Google will launch a business version of its new social network Google+ within the next year, says the company's Australasian boss.
Google+ aims to challenge social networking giant Facebook and has had 15 million visits since it opened to the public on September 20.
An invitation-only version of Google+ went live on June 28 and has received more than a million visits teach week.
The distinguishing feature of Google+ is the ability for users to compartmentalise others into "circles" - such as friends, family or work.
This "enterprise" version of Google+ would simplify the way employees could share information, said Google's Australia & New Zealand managing director, Nick Leeder.
"If you've got a company that wants to create an internal social network, everyone from the company [working on a particular issue] around the planet can form a circle," he said.
"One of the big challenges companies have is how to connect staff and share news and allow them to collaborate across geographies.
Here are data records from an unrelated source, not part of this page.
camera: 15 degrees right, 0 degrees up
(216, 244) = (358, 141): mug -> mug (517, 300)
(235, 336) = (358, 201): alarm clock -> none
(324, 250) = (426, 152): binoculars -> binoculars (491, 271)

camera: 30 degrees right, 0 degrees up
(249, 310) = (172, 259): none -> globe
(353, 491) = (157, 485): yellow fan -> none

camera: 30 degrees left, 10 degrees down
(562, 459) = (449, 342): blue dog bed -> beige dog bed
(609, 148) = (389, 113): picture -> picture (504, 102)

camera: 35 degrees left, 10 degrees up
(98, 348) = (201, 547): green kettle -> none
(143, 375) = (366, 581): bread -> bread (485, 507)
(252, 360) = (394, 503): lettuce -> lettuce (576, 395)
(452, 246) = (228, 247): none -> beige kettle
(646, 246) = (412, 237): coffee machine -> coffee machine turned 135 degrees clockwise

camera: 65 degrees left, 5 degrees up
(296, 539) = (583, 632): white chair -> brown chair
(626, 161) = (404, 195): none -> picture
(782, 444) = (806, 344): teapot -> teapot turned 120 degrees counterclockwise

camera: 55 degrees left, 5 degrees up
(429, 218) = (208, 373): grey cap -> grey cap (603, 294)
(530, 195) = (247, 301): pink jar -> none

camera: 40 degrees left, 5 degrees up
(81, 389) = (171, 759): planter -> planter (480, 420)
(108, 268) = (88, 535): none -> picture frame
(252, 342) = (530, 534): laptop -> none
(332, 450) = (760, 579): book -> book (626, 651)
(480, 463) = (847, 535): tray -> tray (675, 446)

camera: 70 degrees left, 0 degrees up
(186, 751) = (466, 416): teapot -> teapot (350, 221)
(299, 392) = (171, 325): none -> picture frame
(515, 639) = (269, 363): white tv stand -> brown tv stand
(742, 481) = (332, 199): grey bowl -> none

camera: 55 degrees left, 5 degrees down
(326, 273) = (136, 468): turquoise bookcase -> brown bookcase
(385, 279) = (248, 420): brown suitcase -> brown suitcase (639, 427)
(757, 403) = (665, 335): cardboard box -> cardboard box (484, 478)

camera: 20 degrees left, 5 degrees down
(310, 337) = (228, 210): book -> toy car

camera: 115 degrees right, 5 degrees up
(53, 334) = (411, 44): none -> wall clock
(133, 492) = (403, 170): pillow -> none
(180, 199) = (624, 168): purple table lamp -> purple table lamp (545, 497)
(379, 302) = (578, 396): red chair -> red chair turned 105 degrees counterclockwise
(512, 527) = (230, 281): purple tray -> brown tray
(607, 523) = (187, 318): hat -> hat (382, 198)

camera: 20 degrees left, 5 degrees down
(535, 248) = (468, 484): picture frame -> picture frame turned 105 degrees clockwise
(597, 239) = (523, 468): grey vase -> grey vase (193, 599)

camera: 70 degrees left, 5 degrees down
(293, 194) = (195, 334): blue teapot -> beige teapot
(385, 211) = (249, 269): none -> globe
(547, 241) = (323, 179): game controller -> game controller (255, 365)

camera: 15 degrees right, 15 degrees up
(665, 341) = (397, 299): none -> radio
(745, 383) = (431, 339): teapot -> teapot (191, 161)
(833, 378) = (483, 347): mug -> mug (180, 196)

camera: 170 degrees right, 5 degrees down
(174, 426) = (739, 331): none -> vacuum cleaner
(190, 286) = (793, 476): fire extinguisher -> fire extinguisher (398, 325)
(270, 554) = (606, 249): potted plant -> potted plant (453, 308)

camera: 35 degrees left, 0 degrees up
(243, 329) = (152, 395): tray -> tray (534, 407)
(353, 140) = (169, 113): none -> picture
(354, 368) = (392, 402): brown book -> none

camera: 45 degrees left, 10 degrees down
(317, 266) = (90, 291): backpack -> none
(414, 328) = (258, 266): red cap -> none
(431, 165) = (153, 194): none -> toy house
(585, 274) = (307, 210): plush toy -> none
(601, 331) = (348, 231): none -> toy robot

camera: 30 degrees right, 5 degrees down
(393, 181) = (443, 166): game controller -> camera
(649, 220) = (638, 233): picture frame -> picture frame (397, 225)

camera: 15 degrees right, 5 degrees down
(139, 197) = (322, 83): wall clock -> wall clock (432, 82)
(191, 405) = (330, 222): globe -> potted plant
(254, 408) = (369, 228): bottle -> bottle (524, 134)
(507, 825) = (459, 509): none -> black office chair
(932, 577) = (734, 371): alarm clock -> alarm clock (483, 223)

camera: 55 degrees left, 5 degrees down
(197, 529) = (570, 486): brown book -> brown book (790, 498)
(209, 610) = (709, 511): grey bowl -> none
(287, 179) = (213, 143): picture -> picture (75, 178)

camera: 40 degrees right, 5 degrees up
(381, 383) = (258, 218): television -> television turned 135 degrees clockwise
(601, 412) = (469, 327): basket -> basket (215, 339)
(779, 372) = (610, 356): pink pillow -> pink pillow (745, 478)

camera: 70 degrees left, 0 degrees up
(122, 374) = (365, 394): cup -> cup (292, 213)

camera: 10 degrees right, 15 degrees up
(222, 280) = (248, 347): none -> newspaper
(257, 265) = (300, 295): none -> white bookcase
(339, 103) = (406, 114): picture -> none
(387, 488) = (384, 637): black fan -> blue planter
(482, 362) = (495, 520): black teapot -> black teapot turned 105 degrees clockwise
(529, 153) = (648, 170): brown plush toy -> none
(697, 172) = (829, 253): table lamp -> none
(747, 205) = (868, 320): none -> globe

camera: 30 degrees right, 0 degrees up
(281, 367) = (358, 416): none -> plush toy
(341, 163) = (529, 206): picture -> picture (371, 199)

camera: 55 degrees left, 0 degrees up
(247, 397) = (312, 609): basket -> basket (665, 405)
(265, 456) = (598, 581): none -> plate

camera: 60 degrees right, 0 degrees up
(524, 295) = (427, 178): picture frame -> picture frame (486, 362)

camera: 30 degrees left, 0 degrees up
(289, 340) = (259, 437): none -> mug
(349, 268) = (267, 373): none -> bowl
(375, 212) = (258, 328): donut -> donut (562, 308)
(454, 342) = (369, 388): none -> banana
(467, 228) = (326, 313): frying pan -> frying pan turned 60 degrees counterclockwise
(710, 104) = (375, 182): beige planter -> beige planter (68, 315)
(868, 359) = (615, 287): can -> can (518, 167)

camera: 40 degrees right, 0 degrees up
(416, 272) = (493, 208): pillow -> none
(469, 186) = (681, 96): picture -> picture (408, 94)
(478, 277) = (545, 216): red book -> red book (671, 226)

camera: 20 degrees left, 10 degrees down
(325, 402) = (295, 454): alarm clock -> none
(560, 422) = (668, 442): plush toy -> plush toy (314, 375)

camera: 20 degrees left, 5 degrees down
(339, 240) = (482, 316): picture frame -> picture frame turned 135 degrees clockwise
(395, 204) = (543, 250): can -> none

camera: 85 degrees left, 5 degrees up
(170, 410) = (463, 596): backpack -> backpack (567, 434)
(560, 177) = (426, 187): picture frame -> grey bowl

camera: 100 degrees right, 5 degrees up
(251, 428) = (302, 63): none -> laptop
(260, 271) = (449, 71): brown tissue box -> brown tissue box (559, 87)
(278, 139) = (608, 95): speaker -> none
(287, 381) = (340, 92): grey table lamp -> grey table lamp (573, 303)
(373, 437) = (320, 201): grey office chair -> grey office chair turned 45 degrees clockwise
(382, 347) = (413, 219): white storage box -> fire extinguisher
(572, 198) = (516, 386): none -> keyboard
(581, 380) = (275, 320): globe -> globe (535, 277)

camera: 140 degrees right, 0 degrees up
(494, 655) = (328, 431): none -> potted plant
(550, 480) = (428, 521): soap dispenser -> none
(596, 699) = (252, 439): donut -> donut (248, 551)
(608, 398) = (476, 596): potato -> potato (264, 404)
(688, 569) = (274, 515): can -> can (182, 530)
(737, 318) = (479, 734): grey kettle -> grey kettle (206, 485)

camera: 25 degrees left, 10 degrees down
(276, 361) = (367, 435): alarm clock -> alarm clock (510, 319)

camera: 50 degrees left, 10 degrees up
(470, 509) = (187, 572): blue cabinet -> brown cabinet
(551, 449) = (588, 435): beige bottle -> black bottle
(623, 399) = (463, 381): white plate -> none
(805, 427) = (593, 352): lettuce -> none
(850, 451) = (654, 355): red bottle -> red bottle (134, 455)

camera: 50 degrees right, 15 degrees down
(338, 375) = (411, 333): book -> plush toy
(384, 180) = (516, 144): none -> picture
Most companies need to get better at sharing intellectual property around internally and social networking actually does that incredibly well."
Google+ would also allow businesses to directly target different groups of customers and control what messages they sent to those in different circles, Leeder said.
The network's circles systems allow users to control and direct whom they share online information with.
Users can post a video or photo to other users in their friend circle, and those in work or family circles are unable to see it.
Alternatively, people can be sorted into multiple circles and posts can be shared with numerous circles at once.
Google+ for business follows the company's trend of offering a free, consumer version of a product and a premium version for commercial customers.
Google offers other applications for business including email, online word-processing, spreadsheet software and data storage.
"Gmail is a classic example where as a user you can get a free account but there are versions for business which are more developed and have added functionality and disk space and they come with a price," Leeder said.
New Zealand Post was one of Google's biggest local clients paying for its services.